When the Fed cuts rates – or rates fall or are cut by a central bank in some other country – that only gives limited relief to the bank. It does NOT lower the bank’s cost of funding by anywhere near the size of the cut. If you do the math, a lot of bank’s will ALWAYS have a 1% to 2% cost of funding that can NEVER be removed by even having the bank pay zero interest on its loans. Even if rates were negative – they’d have to be very negative to offset the overhead of operating a bank.
It’s like if you were a producer of wooden widgets and you carved these widgets from wood at your factory. The central wood authority cuts the price of wood to nothing. That doesn’t mean you will make a profit. It just means you will make a profit on your materials cost. But, the cost of overhead on your factory is not controlled by the wood widget authority.

For this reason, a central bank can’t lower rates to the point where they would ensure bank survival, growth, etc. It can’t be done. You need to have the yield on whatever assets the bank owns be higher than the fixed costs the organization has. This isn’t how central banks intervene. Their playbook is not to subsidize operating expenses at banks, or try to steepen the yield curve by pushing down rates paid on deposits while trying to keep rates on loans and bonds high. Because of that, I think it’s very possible that – especially for banks with inefficient cost structures on the deposit side – low yield present a problem for bank profitability no matter how little they pay out in interest.

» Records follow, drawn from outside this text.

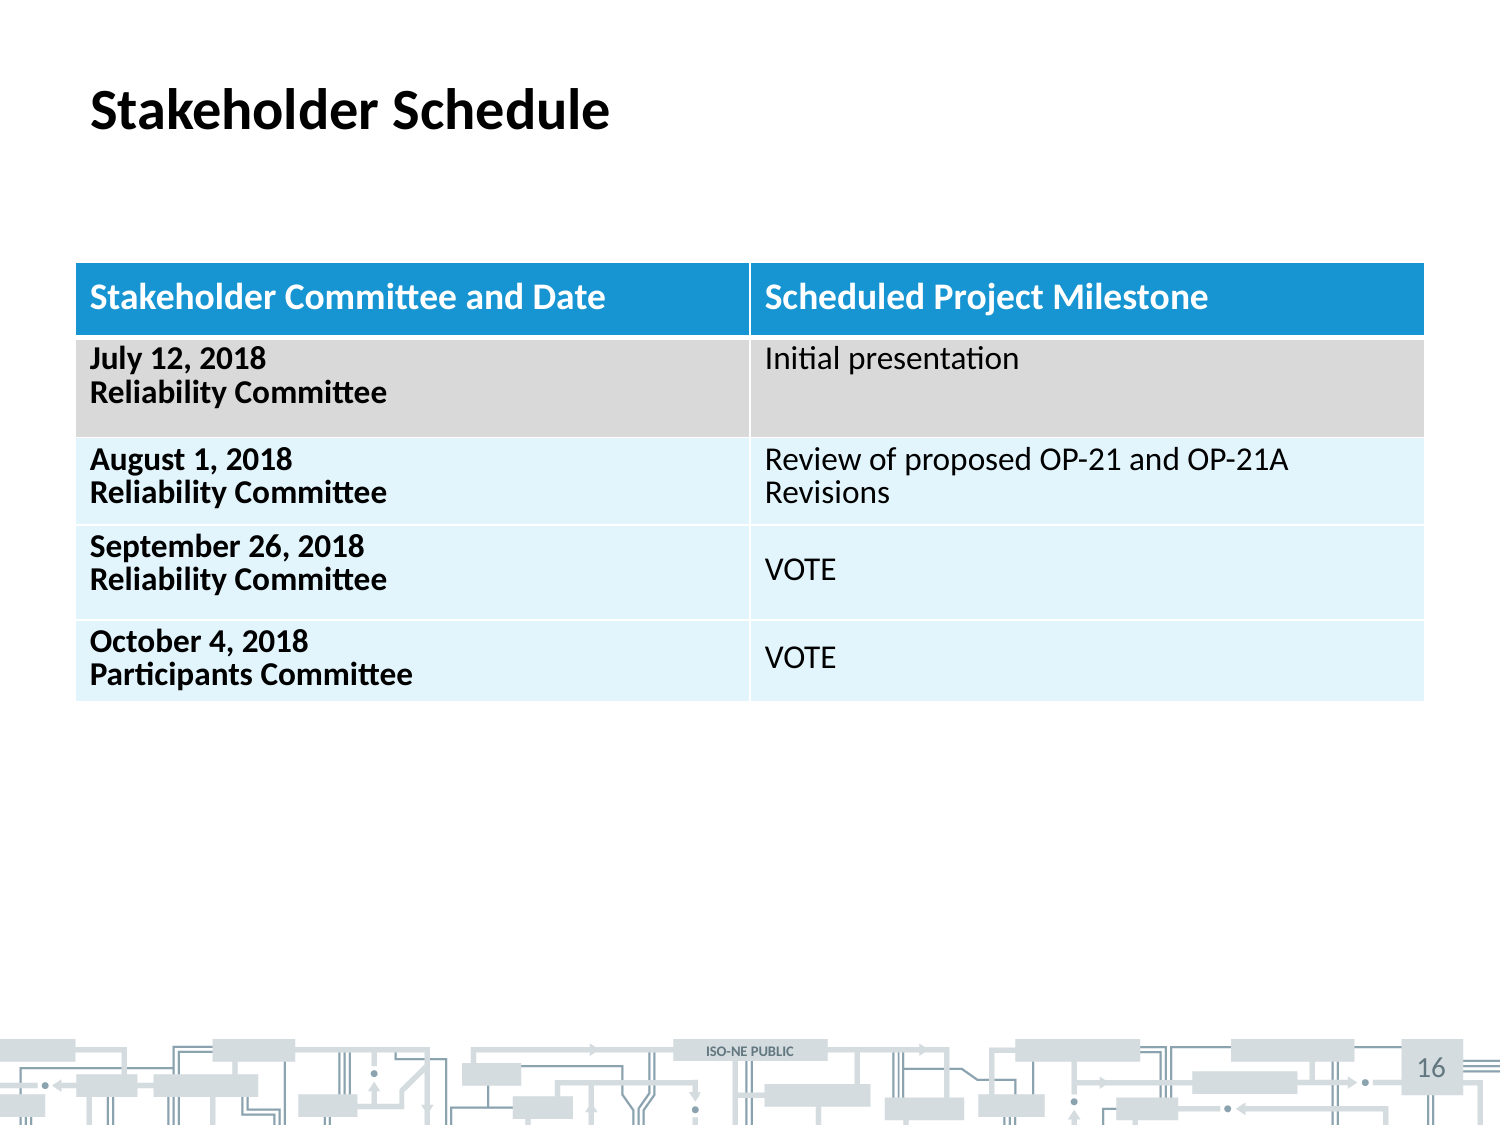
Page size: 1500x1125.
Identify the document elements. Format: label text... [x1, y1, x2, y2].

table_cell VOTE [751, 621, 1424, 701]
table_cell Initial presentation [751, 340, 1424, 437]
slide_number 16 [1400, 1044, 1463, 1088]
table_cell October 4, 2018 Participants Committee [76, 621, 749, 701]
table_header Scheduled Project Milestone [751, 263, 1424, 335]
table_cell VOTE [751, 526, 1424, 619]
picture [0, 1031, 1500, 1125]
table_cell September 26, 2018 Reliability Committee [76, 526, 749, 619]
table_cell July 12, 2018 Reliability Committee [76, 340, 749, 437]
table_cell August 1, 2018 Reliability Committee [76, 438, 749, 524]
title Stakeholder Schedule [75, 62, 1425, 150]
table_cell Review of proposed OP-21 and OP-21A Revisions [751, 438, 1424, 524]
table_header Stakeholder Committee and Date [76, 263, 749, 335]
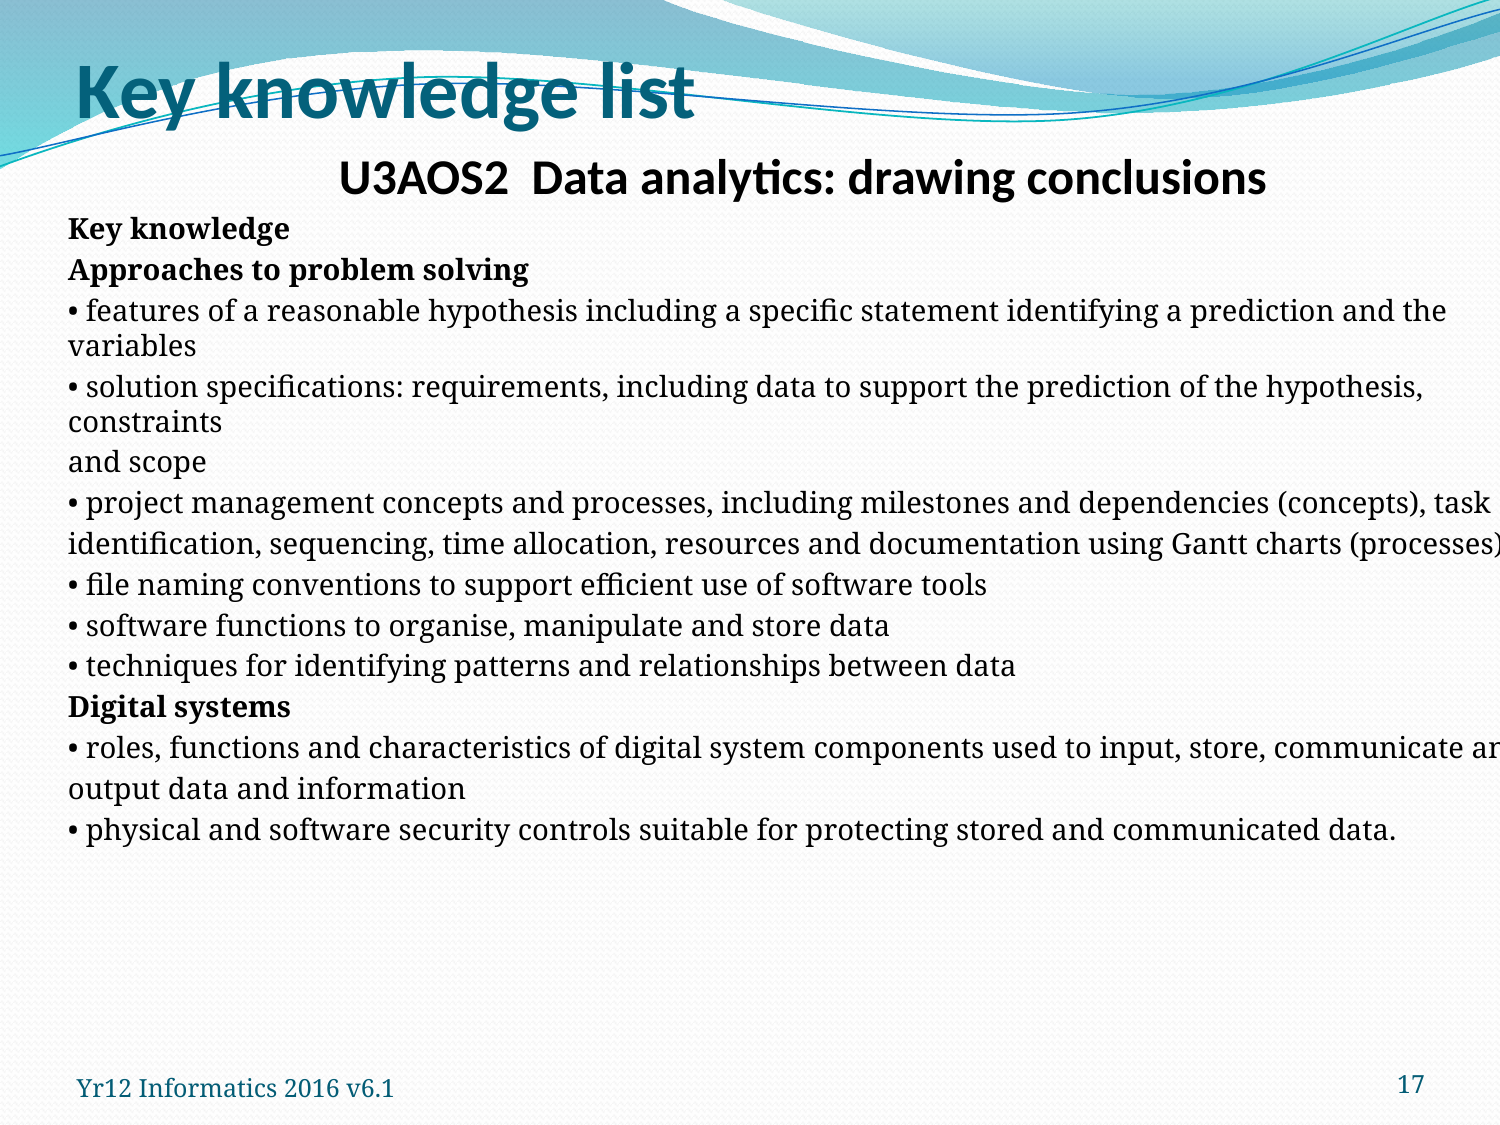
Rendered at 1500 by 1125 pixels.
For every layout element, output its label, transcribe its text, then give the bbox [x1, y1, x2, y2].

This does lead to the weird macroeconomic conclusion that I’m not sure how a banking system expands credit at a decent rate once the yield on the assets held by the banking system approaches the (net non-interest) expenses of the system. If you are making loans at 3% and provisioning 1% for losses such that your yield after losses is 2%, then a banking system with 2% net non-interest expense as a percent of deposits can’t expand (since it can never add to retained earnings, it can never grow without increasing leverage which is unsustainable). Assuming “normal” by U.S. leverage standards, you would need rates to be like 50 basis points higher than that (or deposits to costs 50 basis points lower) to support even normal nominal GDP growth assuming you pay ZERO dividends. Given the kinds of payout ratios banks like to have, if they’re unwilling to cut their dividends you would need yields of 4% on assets with 1% loss provisioning if you had 2% net non-interest expense just to keep the banking system expanding at a normal nominal GDP rate. And that’s assuming ZERO taxes. Banks are usually taxed. So, I think a banking system with 2% net non-interest expense and 1% loss assumptions on loans would actually need about 4.5% gross yields on its assets to feel it could keep growing at the kind of past rates of nominal GDP growth people were used to in the 1900s. But, the cost structure of banks varies so much it’s hard to say. Like, in the U.S., Wells Fargo could keep credit expanding year after year even with much, much lower than 4% yields. While the bank wouldn’t be very profitable – Wells could keep growing even with rates very close to 0% on bonds, loans, etc. This isn’t true of small U.S. banks. There are probably some where yields on the assets they could hold are already too low for them to grow credit as fast as the potential GDP growth rate of their local community. In other words, yields are too low now for them to expand credit at a normal rate. That may be true at larger banks in some other countries. I don’t know non-U.S. banks well enough to judge.